Find yourself squinting while staring at your phone or computer? You’re far from alone. A recent report estimated that half the world will be nearsighted by 2050. (Good thing glasses are trendy!)
That number is a huge increase from 2000, when just a quarter of the world had myopia (the medical term for nearsightedness). However the optometrists we spoke with didn’t find the estimate surprising. “We see people with mild myopia worsening every year,” says Eric Perez, an optometrist. “We see patients with myopia that do not have a family history of it.”
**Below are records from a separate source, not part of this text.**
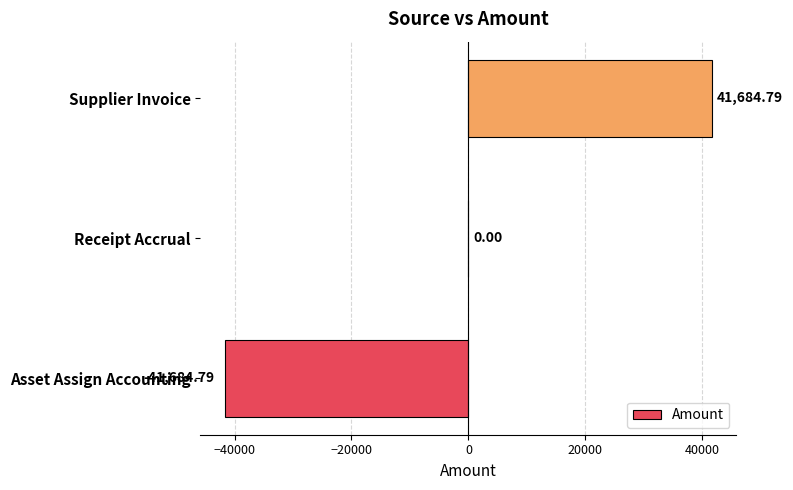

What is the sum of the values at Supplier Invoice and Receipt Accrual?

41684.8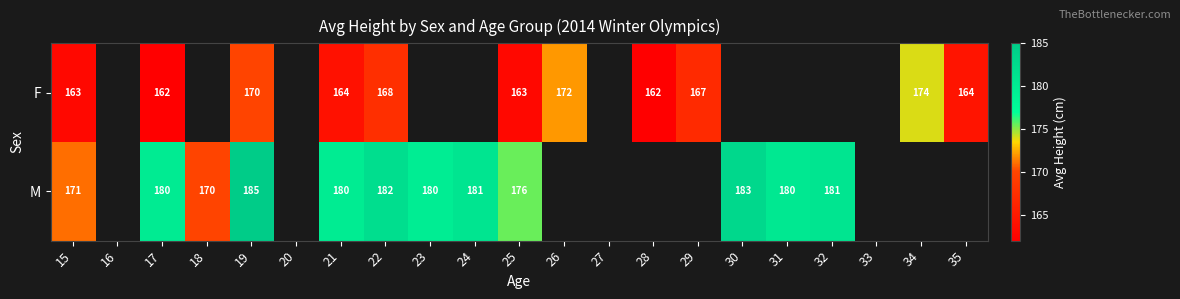

Is the value of M at 18 greater than the value of F at 29?

Yes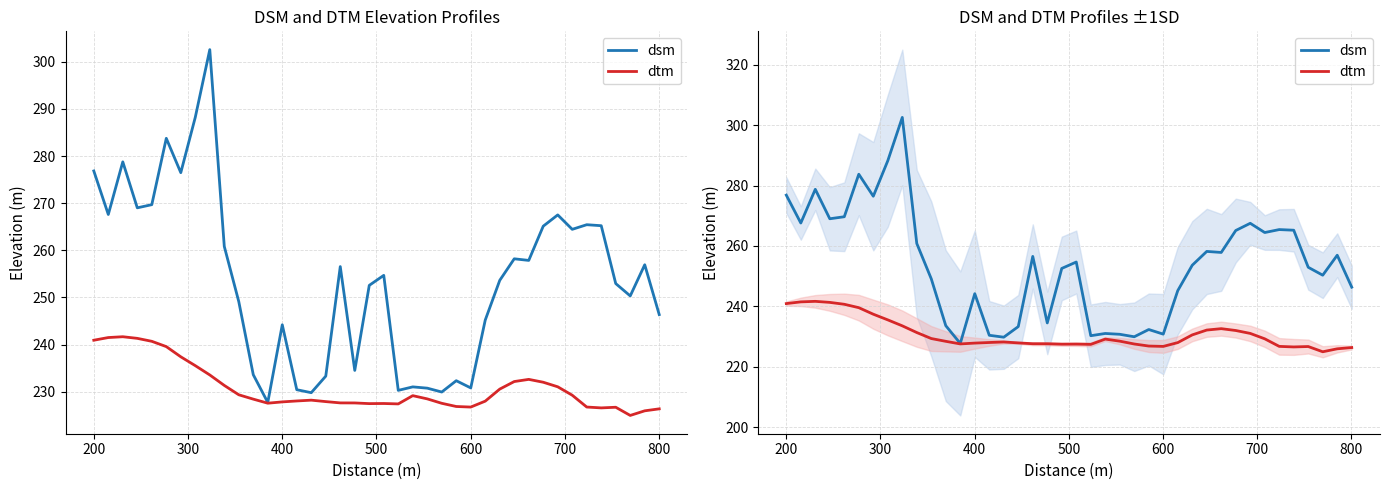

True or false: dtm and dsm intersect in this chart.

False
Two culprits are likely to blame:
1. Increased Screen Time
Eye doctors use the term “near work,” but mostly they’re referring to the screens you look at (like right now!). As we spend more time looking at computers and smartphones that are just a few feet—and sometimes only inches—away, we don’t give our eyes a chance to look into the distance. (So now you know why you have so much trouble reading road signs.)
Fix It: Use the 20/20/20 rule, says Dominick Maino, an optometrist. Every 20 minutes, look at an object at least 20 feet away for 20 seconds. (If you use Google Chrome, you can even download eyeCare, a browser extension that reminds you to look away.)
2. Decreased Time Outdoors
When you're outdoors, you tend to look at more objects in the distance, exercising that part of your vision, Perez says. There’s also research that shows natural sunlight triggers the release of dopamine in your retina, which also helps prevent myopia. Time outdoors and the prevention of myopia. French AN, Ashby RS, Morgan IG. Experimental eye research, 2013, May.;114():1096-0007.
Fix It: Spend more daylight hours outside. The goal is at least 10 hours per week, Perez says.